In SLO County, many CVS locations also sell the anti-opioid overdose medication naloxone without a prescription.

According to the San Luis Obispo Opioid Safety Coalition, 226,145 opioid prescriptions were written in SLO County in 2016.

The subject of restricting opioid prescriptions has triggered “a civil war” in the pain management medical community, Dr. Daniel B. Carr, of the American Academy of Pain Medicine, told medical news journal STAT.

“One group believes the primary goal of pain treatment is curtailing opioid prescribing. The other group looks at the disability, the human suffering, the expense of chronic pain,” Carr said in that interview.

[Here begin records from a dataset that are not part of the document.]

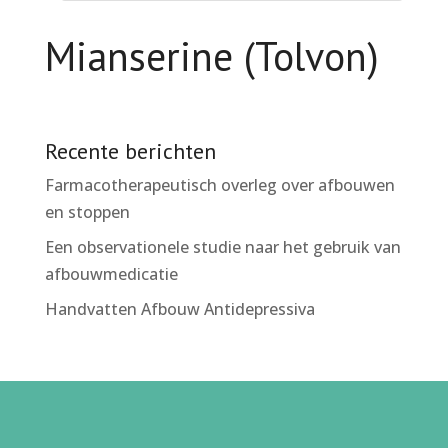
Mianserine (Tolvon)
Recente berichten
Farmacotherapeutisch overleg over afbouwen
en stoppen
Een observationele studie naar het gebruik van
afbouwmedicatie
Handvatten Afbouw Antidepressiva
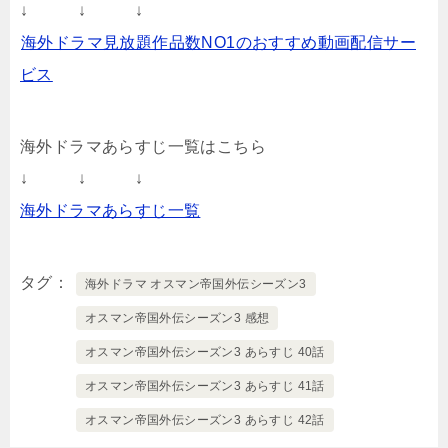
↓ ↓ ↓
海外ドラマ見放題作品数NO1のおすすめ動画配信サー
ビス
海外ドラマあらすじ一覧はこちら
↓ ↓ ↓
海外ドラマあらすじ一覧
タグ
海外ドラマ オスマン帝国外伝シーズン3
オスマン帝国外伝シーズン3 感想
オスマン帝国外伝シーズン3 あらすじ 40話
オスマン帝国外伝シーズン3 あらすじ 41話
オスマン帝国外伝シーズン3 あらすじ 42話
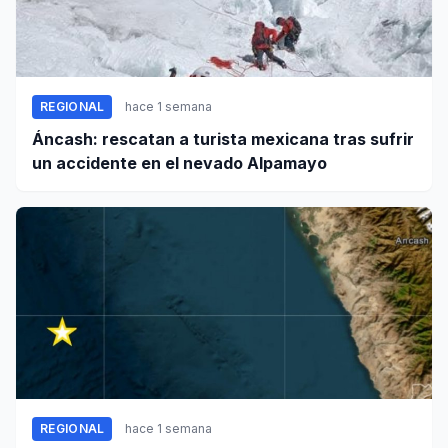
REGIONAL
hace 1 semana
Áncash: rescatan a turista mexicana tras sufrir
un accidente en el nevado Alpamayo
REGIONAL
hace 1 semana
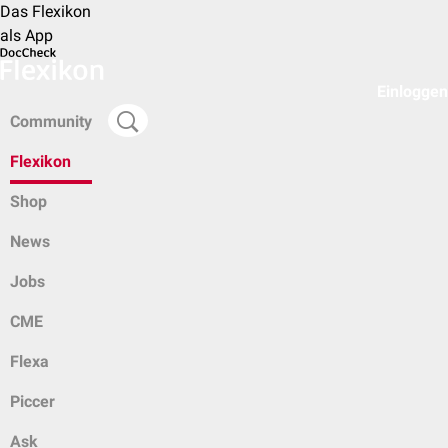
Das Flexikon
als App
Einloggen
Community
Flexikon
Shop
News
Jobs
CME
Flexa
Piccer
Ask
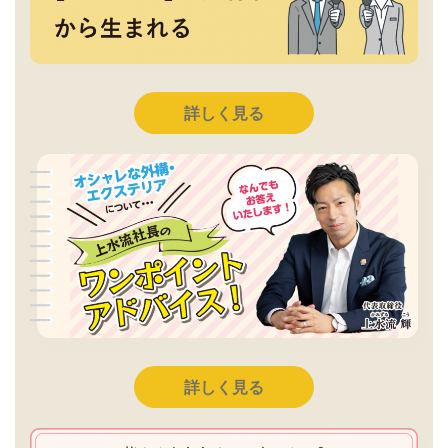
詳しく見る
詳しく見る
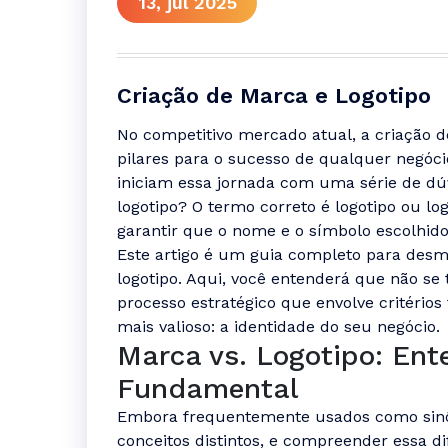
13, jul 2025
Criação de Marca e Logotipo
No competitivo mercado atual, a criação d
pilares para o sucesso de qualquer negóc
iniciam essa jornada com uma série de dúv
logotipo? O termo correto é logotipo ou lo
garantir que o nome e o símbolo escolhid
Este artigo é um guia completo para desmi
logotipo. Aqui, você entenderá que não se
processo estratégico que envolve critérios 
mais valioso: a identidade do seu negócio.
Marca vs. Logotipo: Ent
Fundamental
Embora frequentemente usados como sinô
conceitos distintos, e compreender essa di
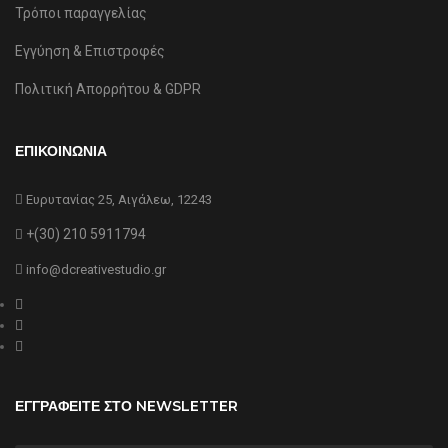
Τρόποι παραγγελίας
Εγγύηση & Επιστροφές
Πολιτική Απορρήτου & GDPR
ΕΠΙΚΟΙΝΩΝΙΑ
Ευρυτανίας 25, Αιγάλεω, 12243
+(30) 210 5911794
info@dcreativestudio.gr
ΕΓΓΡΑΦΕΙΤΕ ΣΤΟ NEWSLETTER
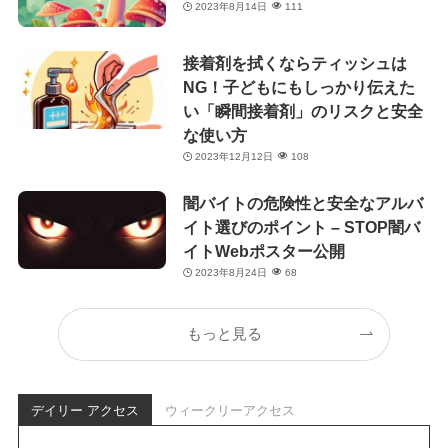
2023年8月14日
111
接着剤を拭くならティッシュは
NG！子どもにもしっかり伝えた
い「瞬間接着剤」のリスクと安全
な使い方
2023年12月12日
108
闇バイトの危険性と安全なアルバ
イト選びのポイント – STOP闇バ
イトWebポスター公開
2023年8月24日
68
もっと見る
デイリー アクセス
ウィークリーアクセス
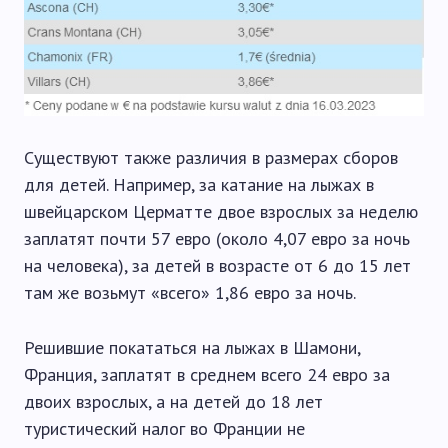
Существуют также различия в размерах сборов
для детей. Например, за катание на лыжах в
швейцарском Церматте двое взрослых за неделю
заплатят почти 57 евро (около 4,07 евро за ночь
на человека), за детей в возрасте от 6 до 15 лет
там же возьмут «всего» 1,86 евро за ночь.
Решившие покататься на лыжах в Шамони,
Франция, заплатят в среднем всего 24 евро за
двоих взрослых, а на детей до 18 лет
туристический налог во Франции не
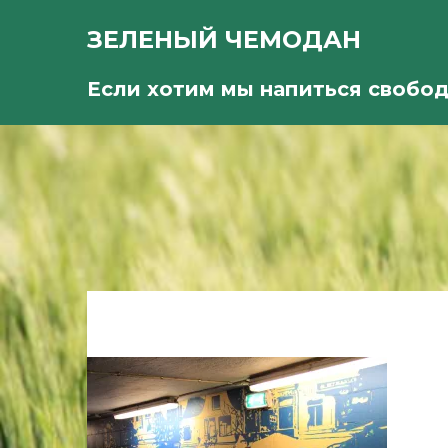
ЗЕЛЕНЫЙ ЧЕМОДАН
Если хотим мы напиться свобо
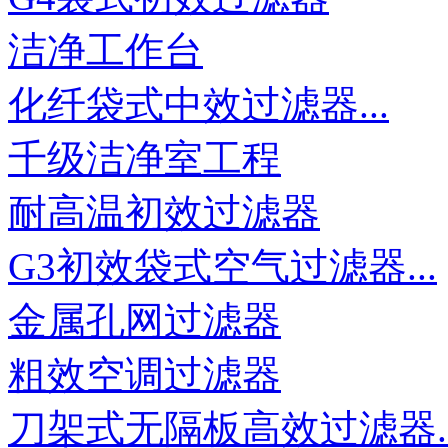
洁净工作台
化纤袋式中效过滤器...
千级洁净室工程
耐高温初效过滤器
G3初效袋式空气过滤器...
金属孔网过滤器
粗效空调过滤器
刀架式无隔板高效过滤器..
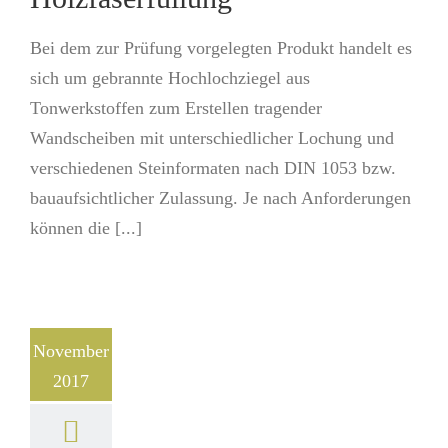
Bei dem zur Prüfung vorgelegten Produkt handelt es
sich um gebrannte Hochlochziegel aus
Tonwerkstoffen zum Erstellen tragender
Wandscheiben mit unterschiedlicher Lochung und
verschiedenen Steinformaten nach DIN 1053 bzw.
bauaufsichtlicher Zulassung. Je nach Anforderungen
können die [...]
November
2017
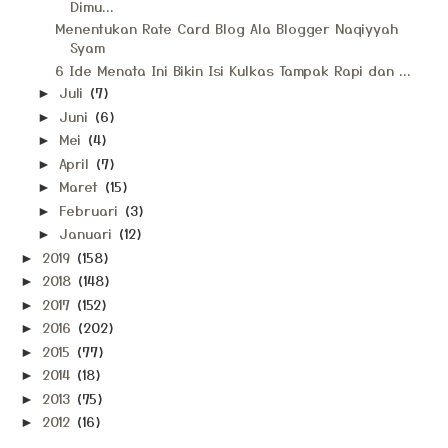
Dimu...
Menentukan Rate Card Blog Ala Blogger Naqiyyah
Syam
6 Ide Menata Ini Bikin Isi Kulkas Tampak Rapi dan ...
Juli
(7)
►
Juni
(6)
►
Mei
(4)
►
April
(7)
►
Maret
(15)
►
Februari
(3)
►
Januari
(12)
►
2019
(158)
►
2018
(148)
►
2017
(152)
►
2016
(202)
►
2015
(77)
►
2014
(18)
►
2013
(75)
►
2012
(16)
►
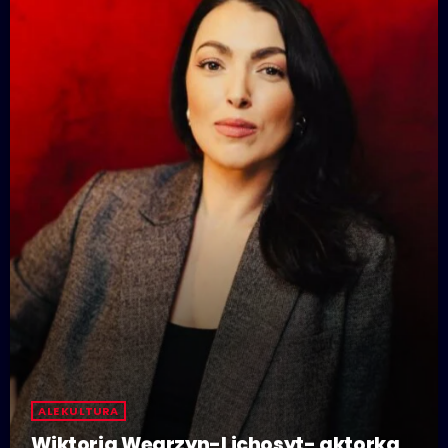
ALE KULTURA
Wiktoria Węgrzyn-Lichosyt- aktorka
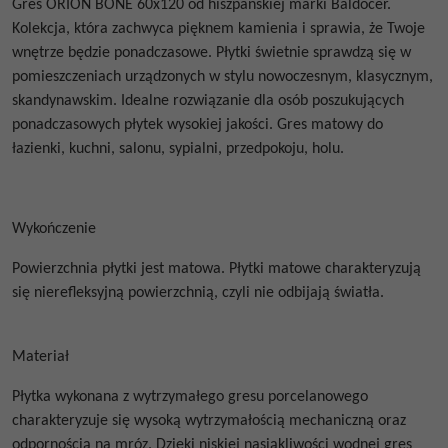
Gres
ORION BONE 60x120
od
hiszpańskiej marki Baldocer.
Kolekcja, która zachwyca pięknem kamienia i sprawia, że Twoje
wnętrze będzie ponadczasowe.
Płytki świetnie sprawdzą się w
pomieszczeniach urządzonych w stylu nowoczesnym, klasycznym,
skandynawskim. Idealne rozwiązanie dla osób poszukujących
ponadczasowych płytek wysokiej jakości. Gres matowy do
łazienki, kuchni, salonu, sypialni, przedpokoju, holu.
Wykończenie
Powierzchnia płytki jest matowa. Płytki matowe
charakteryzują
się nierefleksyjną powierzchnią, czyli nie odbijają światła.
Materiał
Płytka wykonana z wytrzymałego gresu porcelanowego
charakteryzuje się wysoką wytrzymałością mechaniczną oraz
odpornością na mróz. Dzięki niskiej nasiąkliwości wodnej gres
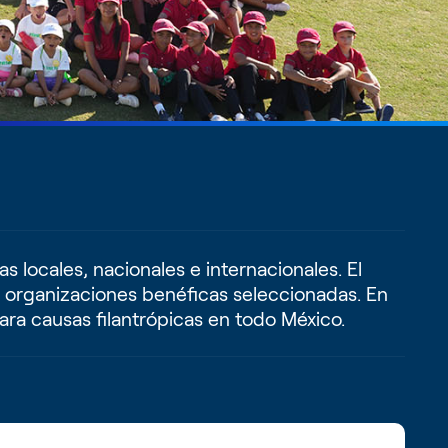
ocales, nacionales e internacionales. El
s organizaciones benéficas seleccionadas. En
ara causas filantrópicas en todo México.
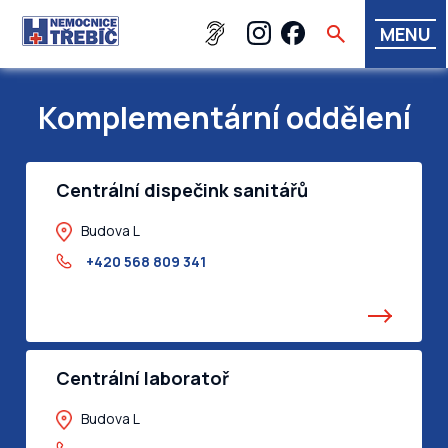
MENU
Komplementární oddělení
Centrální dispečink sanitářů
Budova L
+420 568 809 341
Centrální laboratoř
Budova L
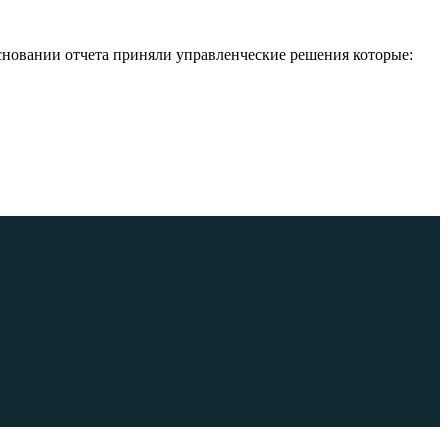
основании отчета приняли управленческие решения которые:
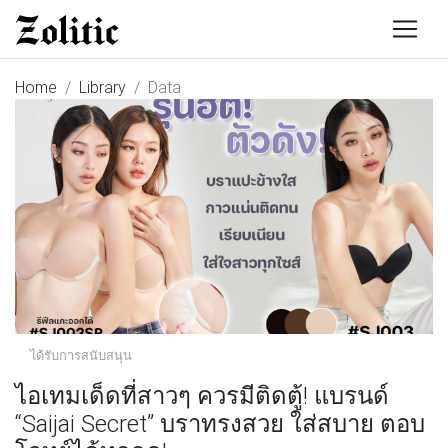
Home
Library
Data
ได้รับการสนับสนุน
ไอเทมเด็ดที่สาวๆ ควรมีติดตู้! แบรนด์
“Saijai Secret” บราทรงสวย ใส่สบาย ตอบ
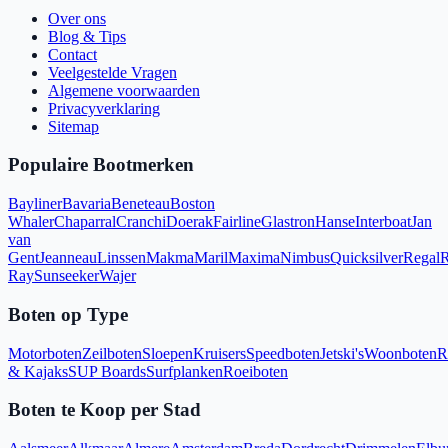
Over ons
Blog & Tips
Contact
Veelgestelde Vragen
Algemene voorwaarden
Privacyverklaring
Sitemap
Populaire Bootmerken
Bayliner
Bavaria
Beneteau
Boston
Whaler
Chaparral
Cranchi
Doerak
Fairline
Glastron
Hanse
Interboat
Jan
van
Gent
Jeanneau
Linssen
Makma
Maril
Maxima
Nimbus
Quicksilver
Regal
R
Ray
Sunseeker
Wajer
Boten op Type
Motorboten
Zeilboten
Sloepen
Kruisers
Speedboten
Jetski's
Woonboten
R
& Kajaks
SUP Boards
Surfplanken
Roeiboten
Boten te Koop per Stad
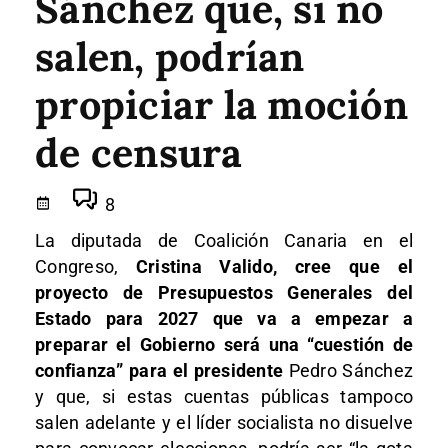
Sánchez que, si no
salen, podrían
propiciar la moción
de censura
8
La diputada de Coalición Canaria en el
Congreso,
Cristina Valido, cree que el
proyecto de Presupuestos Generales del
Estado para 2027 que va a empezar a
preparar el Gobierno será una “cuestión de
confianza” para el presidente
Pedro Sánchez
y que, si estas cuentas públicas tampoco
salen adelante y el líder socialista no disuelve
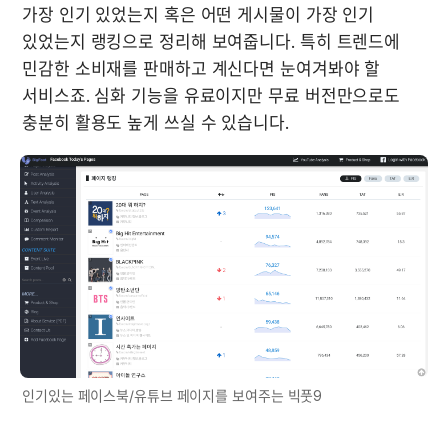
가장 인기 있었는지 혹은 어떤 게시물이 가장 인기 
있었는지 랭킹으로 정리해 보여줍니다. 특히 트렌드에 
민감한 소비재를 판매하고 계신다면 눈여겨봐야 할 
서비스죠. 심화 기능을 유료이지만 무료 버전만으로도 
인기있는 페이스북/유튜브 페이지를 보여주는 빅풋9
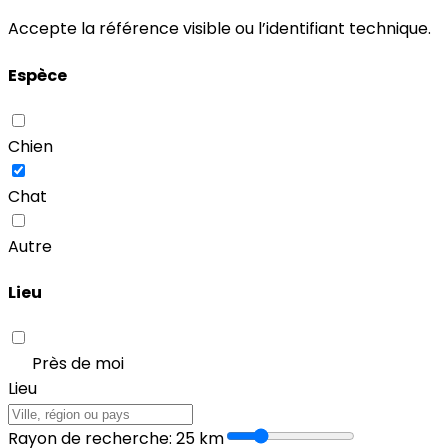
Accepte la référence visible ou l’identifiant technique.
Espèce
Chien
Chat
Autre
Lieu
Près de moi
Lieu
Rayon de recherche
:
25
km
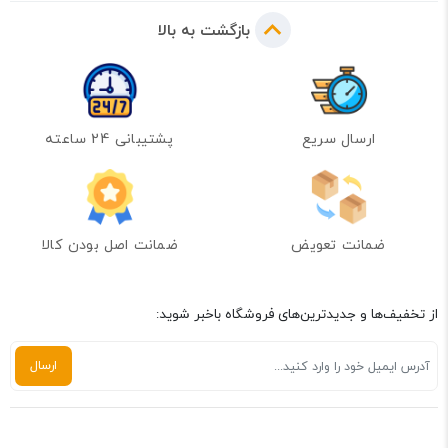
بازگشت به بالا
ارسال سریع
پشتیبانی 24 ساعته
ضمانت تعویض
ضمانت اصل بودن کالا
از تخفیف‌ها و جدیدترین‌های فروشگاه باخبر شوید:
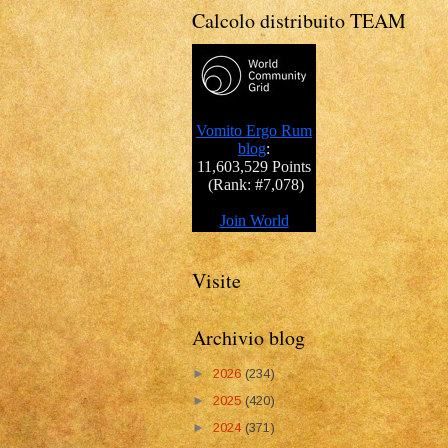
Calcolo distribuito TEAM
Visite
Archivio blog
►
2026
(234)
►
2025
(420)
►
2024
(371)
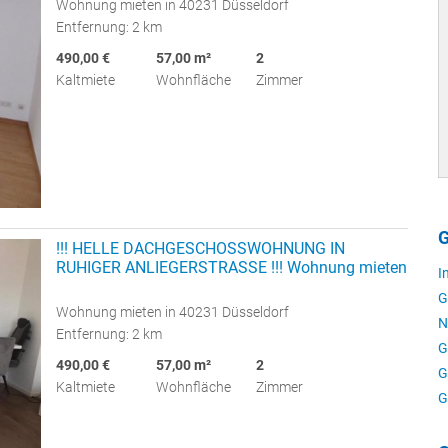
Wohnung mieten in 40231 Düsseldorf
Entfernung: 2 km
490,00 €
57,00 m²
2
Kaltmiete
Wohnfläche
Zimmer
G
!!! HELLE DACHGESCHOSSWOHNUNG IN
RUHIGER ANLIEGERSTRASSE !!! Wohnung mieten
I
G
Wohnung mieten in 40231 Düsseldorf
N
Entfernung: 2 km
G
490,00 €
57,00 m²
2
G
Kaltmiete
Wohnfläche
Zimmer
G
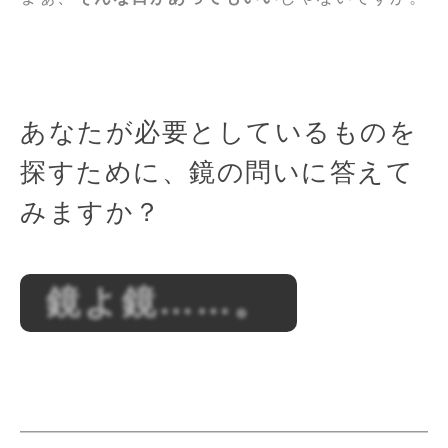
あなたが必要としているものを
探すために、鏡の問いに答えて
みますか？
鏡よ鏡……。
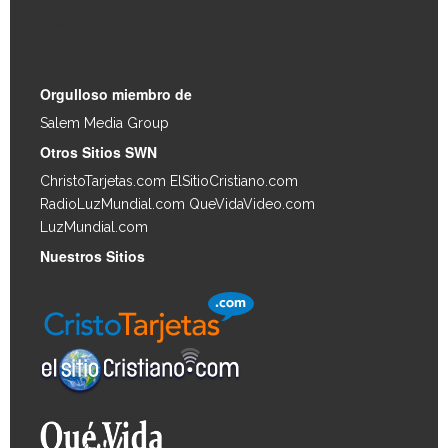
Enlaces Rápidos
Orgulloso miembro de
Salem Media Group
.
Otros Sitios SWN
ChristoTarjetas.com
ElSitioCristiano.com
RadioLuzMundial.com
QueVidaVideo.com
LuzMundial.com
Nuestros Sitios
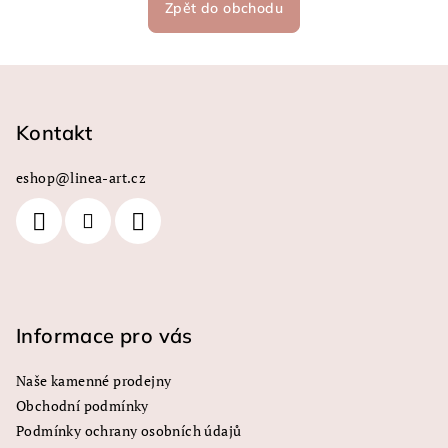
Zpět do obchodu
Z
á
p
Kontakt
a
eshop
@
linea-art.cz
t
í
Informace pro vás
Naše kamenné prodejny
Obchodní podmínky
Podmínky ochrany osobních údajů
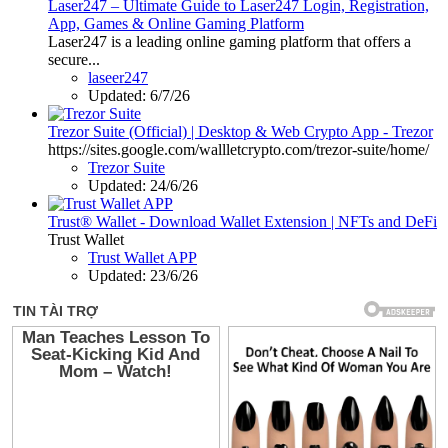
Laser247 – Ultimate Guide to Laser247 Login, Registration,
App, Games & Online Gaming Platform
Laser247 is a leading online gaming platform that offers a
secure...
laseer247
Updated:
6/7/26
Trezor Suite (Official) | Desktop & Web Crypto App - Trezor
https://sites.google.com/wallletcrypto.com/trezor-suite/home/
Trezor Suite
Updated:
24/6/26
Trust® Wallet - Download Wallet Extension | NFTs and DeFi
Trust Wallet
Trust Wallet APP
Updated:
23/6/26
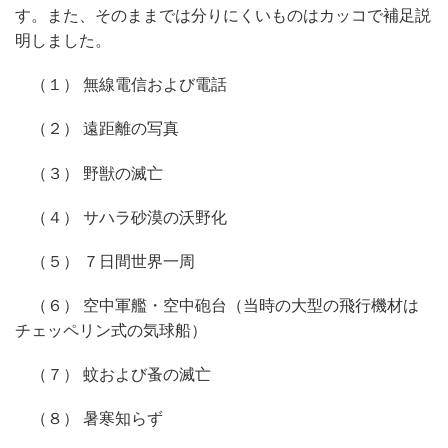
す。また、そのままでは分りにくいものはカッコで補足説
明しました。
（１） 無線電信および電話
（２） 遠距離の写真
（３） 野獣の滅亡
（４） サハラ砂漠の沃野化
（５） ７日間世界一周
（６） 空中軍艦・空中砲台（当時の大型の飛行機材は
チェッペリン式の気球船）
（７） 蚊および蚤の滅亡
（８） 暑寒知らず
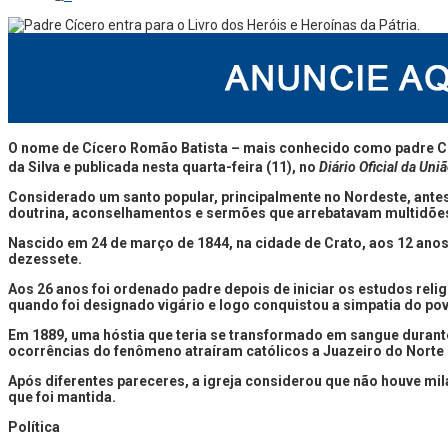
O nome de Cícero Romão Batista – mais conhecido como padre Cícero
da Silva e publicada nesta quarta-feira (11), no
Diário Oficial da Uni
Considerado um santo popular, principalmente no Nordeste, antes 
doutrina, aconselhamentos e sermões que arrebatavam multidões 
Nascido em 24 de março de 1844, na cidade de Crato, aos 12 anos d
dezessete.
Aos 26 anos foi ordenado padre depois de iniciar os estudos relig
quando foi designado vigário e logo conquistou a simpatia do po
Em 1889, uma hóstia que teria se transformado em sangue durant
ocorrências do fenômeno atraíram católicos a Juazeiro do Norte e 
Após diferentes pareceres, a igreja considerou que não houve mi
que foi mantida.
Política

Among those in the latter camp was Dr. Sean Mackey, chief of pain medicine and director of the Systems Neuroscience and Pain Lab at Stanford School of Medicine.

“CVS’ proposal to limit opioid prescriptions to 7 days is wrong. The decision should be between the patient and their doctor,” Mackey wrote in a Thursday tweet.

NBC News reports CVS is the first national pharmacy retailer to limit opioid prescriptions.

The Centers for Disease Control and Prevention, in a July 7, 2017, report, found that “despite significant decreases (in prescriptions since 2010), the amount of opioids prescribed in 2015 remained approximately three times as high as in 1999 and varied substantially across the country.”

The wording of the CVS statement made it unclear whether, and how, the policy would apply to chronic pain opioid prescriptions. Several local CVS pharmacists declined to comment on what the policy change means and referred The Tribune to a corporate media representative, who was not available for comment.